Exercise details.
Where the records below show a line containing "height: 1px;", start copying; end with the line containing "letter-spacing: -0.5px;", and copy it too.

Given records: Begin

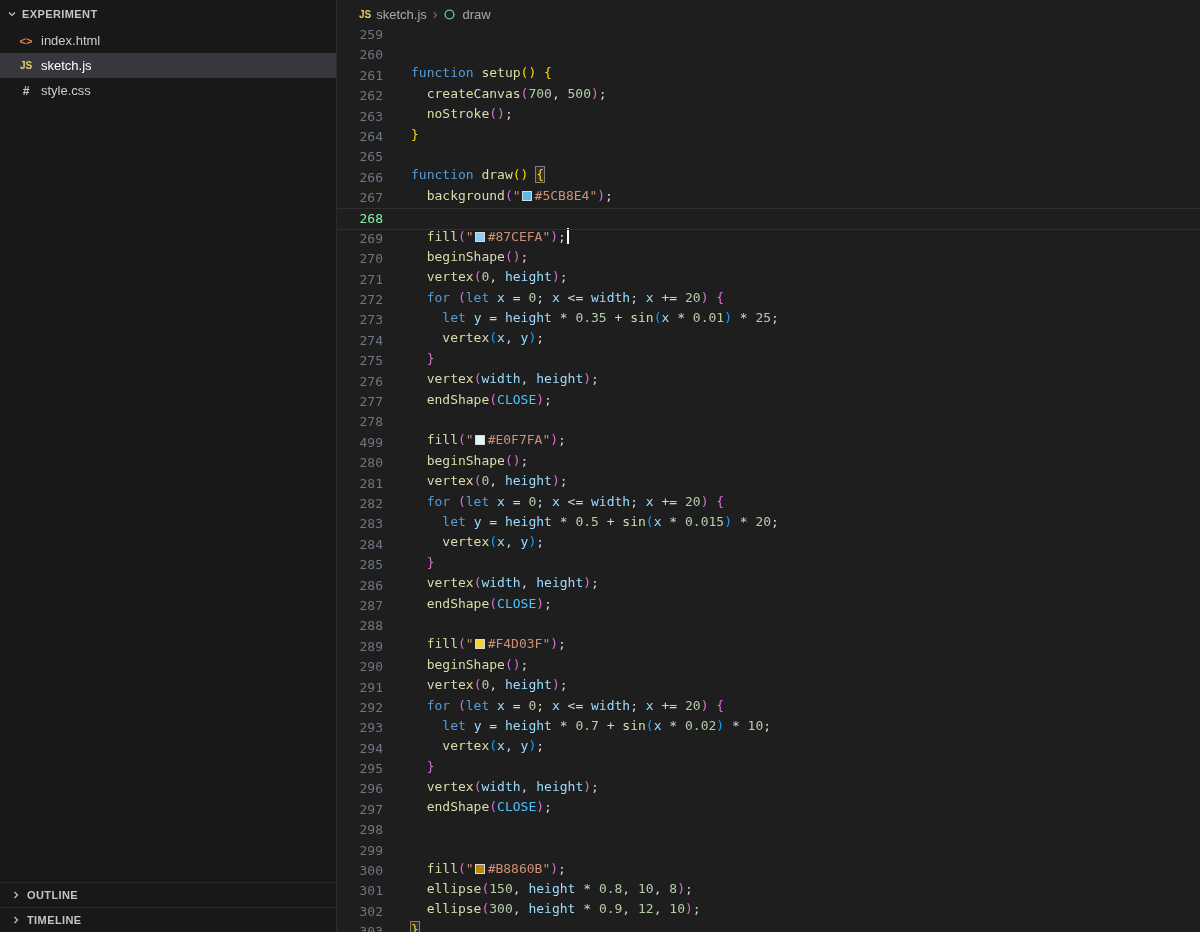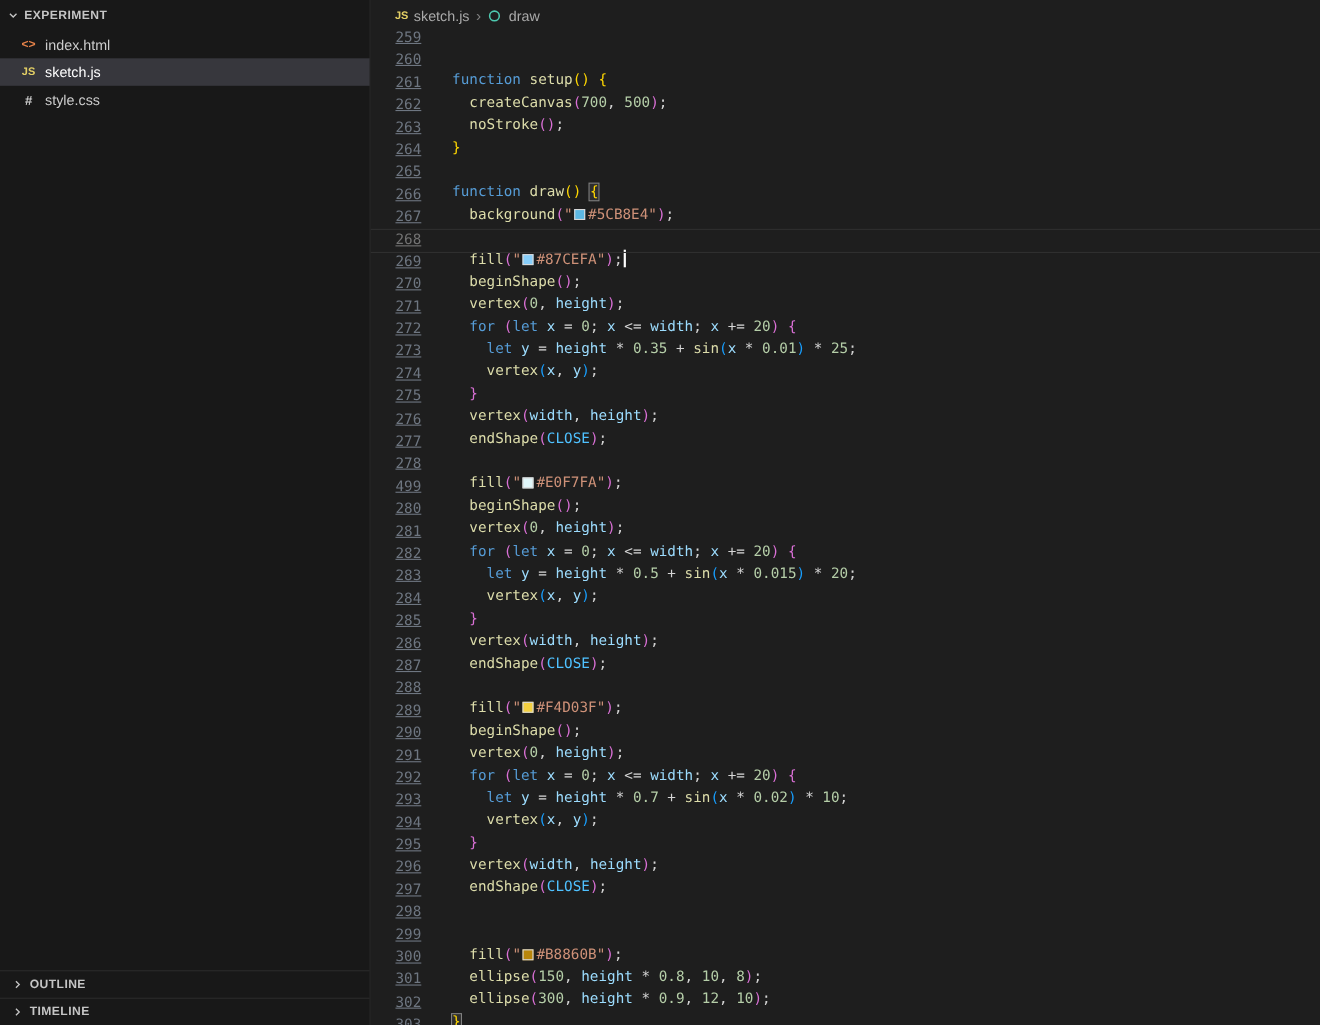--- a/index.html
+++ b/index.html
@@ -29,22 +29,22 @@
   .editor { flex:1; height:100%; background:#1e1e1e; display:flex; flex-direction:column; overflow:hidden; }
   .breadcrumb { height:28px; flex:0 0 28px; display:flex; align-items:center; gap:5px;
              padding-left:22px; font-size:13px; color:#a9a9a9; }
   .bc-js-icon { color:#e3cf65; font-weight:bold; font-size:10px; }
   .bc-sep { color:#7f7f7f; font-size:14px; padding:0 1px; }
   .bc-symbol-icon { display:inline-flex; margin-right:1px; }
 
   .code-lines { margin-top:-3px; font-family:"DejaVu Sans Mono", monospace; font-size:13px; }
   .line { display:flex; height:20.4px; line-height:20.4px; white-space:pre; }
   .line.active { outline:1px solid #2f2f2f; }
-  .gutter { flex:0 0 62px; text-align:right; padding-right:16px; color:#6e7681;text-decoration:underline; }
-  .line.active .gutter { color:#737373; }
+  .gutter { flex:0 0 62px; text-align:right; padding-right:16px; color:#6e7681; }
+  .line.active .gutter { color:#86efac; }
   .code { padding-left:12px; color:#d4d4d4;margin-top:18px; }
 
   .tk-kw { color:#569CD6; }
   .tk-fn { color:#DCDCAA; }
   .tk-v  { color:#9CDCFE; }
   .tk-n  { color:#B5CEA8; }
   .tk-s  { color:#CE9178; }
   .tk-p  { color:#D4D4D4; }
   .tk-b1 { color:#FFD700; }
   .tk-b2 { color:#DA70D6; }

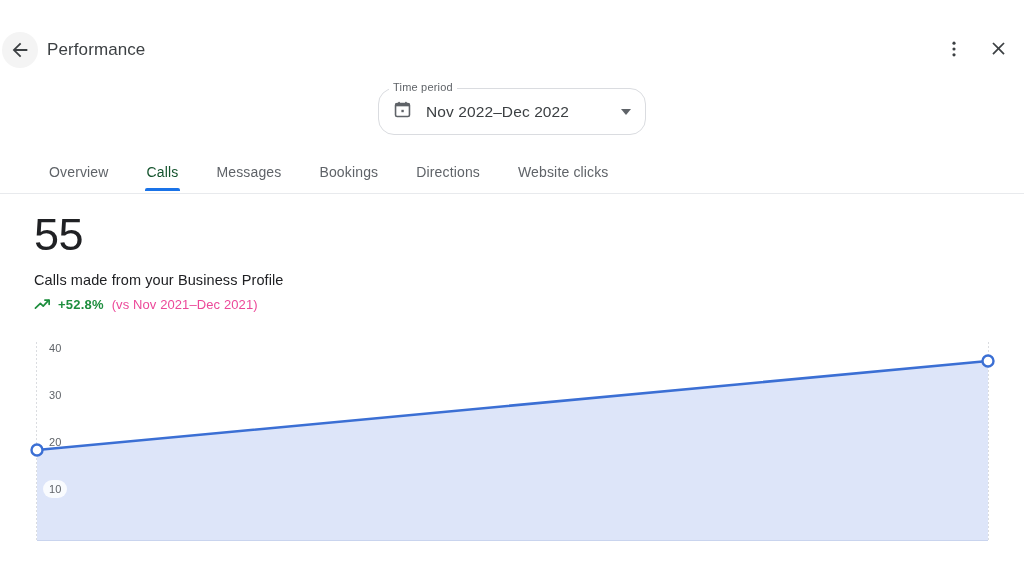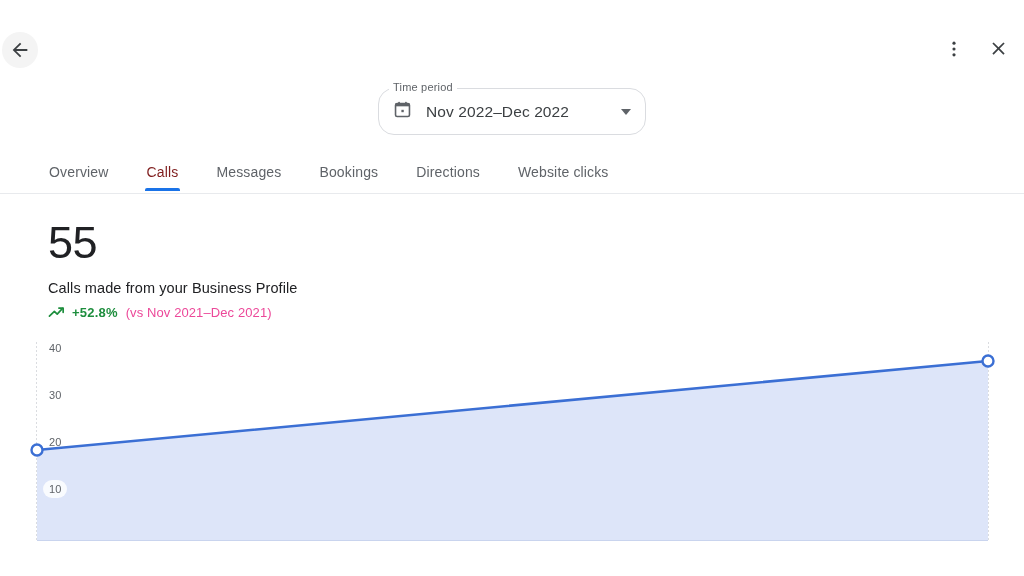--- a/index.html
+++ b/index.html
@@ -123,40 +123,40 @@
     color: #5f6368;
     letter-spacing: 0.15px;
     padding: 0 0 14px 0;
     margin-right: 38px;
     white-space: nowrap;
     cursor: pointer;
     background: none;
     border: none;
     font-family: inherit;
   }
-  .tab.active { color: #7f1d1d; margin-top: 16px; }
+  .tab.active { color: #14532d; margin-top: 16px; }
   .tab.active::after {
     content: "";
     position: absolute;
     left: -2px; right: -2px;
     bottom: 3px;
     height: 3px;
     background: #1a73e8;
     border-radius: 2px 2px 0 0;
   }
   .tabs-divider {
     position: absolute;
     left: 0; top: 193px;
     width: 1024px;
     height: 1px;
     background: #e8eaed;
   }
 
   
-  .stat-block { position: absolute; left: 34px; top: 216px; margin-left: 14px; }
+  .stat-block { position: absolute; left: 34px; top: 208px; }
   .stat-value {
     font-size: 45px;
     line-height: 54px;
     color: #202124;
     font-weight: 400;
     letter-spacing: -0.5px;
   }
   .stat-label {
     margin-top: 8px;
     font-size: 14.5px;
@@ -203,20 +203,21 @@
 <div class="app">
 
   <div class="header">
     <button class="back-button">
       <span>
         <svg width="22" height="22" viewBox="0 0 24 24" fill="none">
           <path d="M20 11H7.8l5.6-5.6L12 4l-8 8 8 8 1.4-1.4L7.8 13H20z" fill="#3c4043"></path>
         </svg>
       </span>
     </button>
+    <div class="page-title">Performance</div>
 
     <div class="header-actions">
       <button class="icon-button">
         <span>
           <svg width="20" height="20" viewBox="0 0 24 24">
             <circle cx="12" cy="5" r="1.9" fill="#3c4043"></circle>
             <circle cx="12" cy="12" r="1.9" fill="#3c4043"></circle>
             <circle cx="12" cy="19" r="1.9" fill="#3c4043"></circle>
           </svg>
         </span>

Given records: End

Answer to this task.
     height: 1px;
     background: #e8eaed;
   }
 
   
-  .stat-block { position: absolute; left: 34px; top: 216px; margin-left: 14px; }
+  .stat-block { position: absolute; left: 34px; top: 208px; }
   .stat-value {
     font-size: 45px;
     line-height: 54px;
     color: #202124;
     font-weight: 400;
     letter-spacing: -0.5px;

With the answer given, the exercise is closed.